All categories: Don't edit unless you need to add additional IDs. This column is used to maintain the order in which items are entered (i.e., if public services later sorts the spreadsheet by date or title, they can restore the original order of rows by sorting on the Sort ID column. The column is populated up to ID #1000 by default; if your list has more than a thousand entries, you must add more to this column by clicking the last cell (#1000) and dragging down to "fill." Likewise, if you insert a new row anywhere in the spreadsheet, you should copy down a new set of IDs from that point on to fill in the missing ID and update the ones that follow.

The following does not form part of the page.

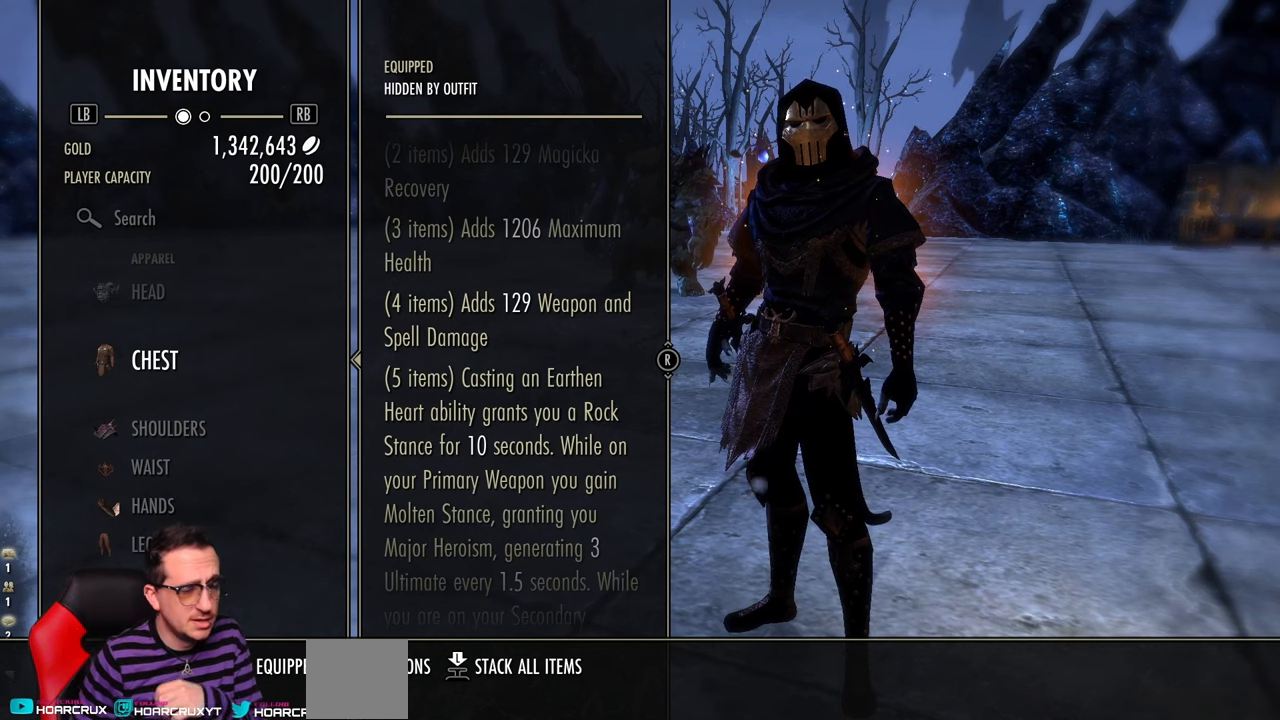
{"buttons": [], "left_stick": "center", "right_stick": "center", "events": []}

All categories: Barcode numbers should be assigned when accessioning or processing is complete. For additional instructions, please see HD & Barcoding.

Accession Number

Accessioning-levelThe accession number is the fiscal year of accession followed by a three digit number indicating which number accession it was for the year. For example, 2007-012 indicates that this was the twelfth archival accession for fiscal year 2007. Remember to enter the accession number for every folder so that the spreadsheet sorts correctly if combined with another series from the same office of origin.

 Processing-level:  Skip.

Schedule Number (archives-only)

All categories: Use only if folder listing an archival series. The Records Manager will assign this number.

Office of Origin number (archives-only)

All categories: Use only if folder listing an archival series. The Records Manager will assign this number. (For example: M-DE01) 

Full Name of Office of Origin for Records (archives-only)

All categories: Use only if folder listing an archival series. The Records Manager will determine/assign the official name of the office of origin. (For example: Harvard Medical School. Office of the Dean)

Series, Subseries, and Sub-subseries

Accessioning-level: If listing an archival series, the Records Manager will provide the series number to be entered in this field. Remember to enter the series name or number for each row so that the spreadsheet sorts correctly.  If listing a manuscript collection, skip this field unless the Accessions Archivist has provided definitive series names to be recorded.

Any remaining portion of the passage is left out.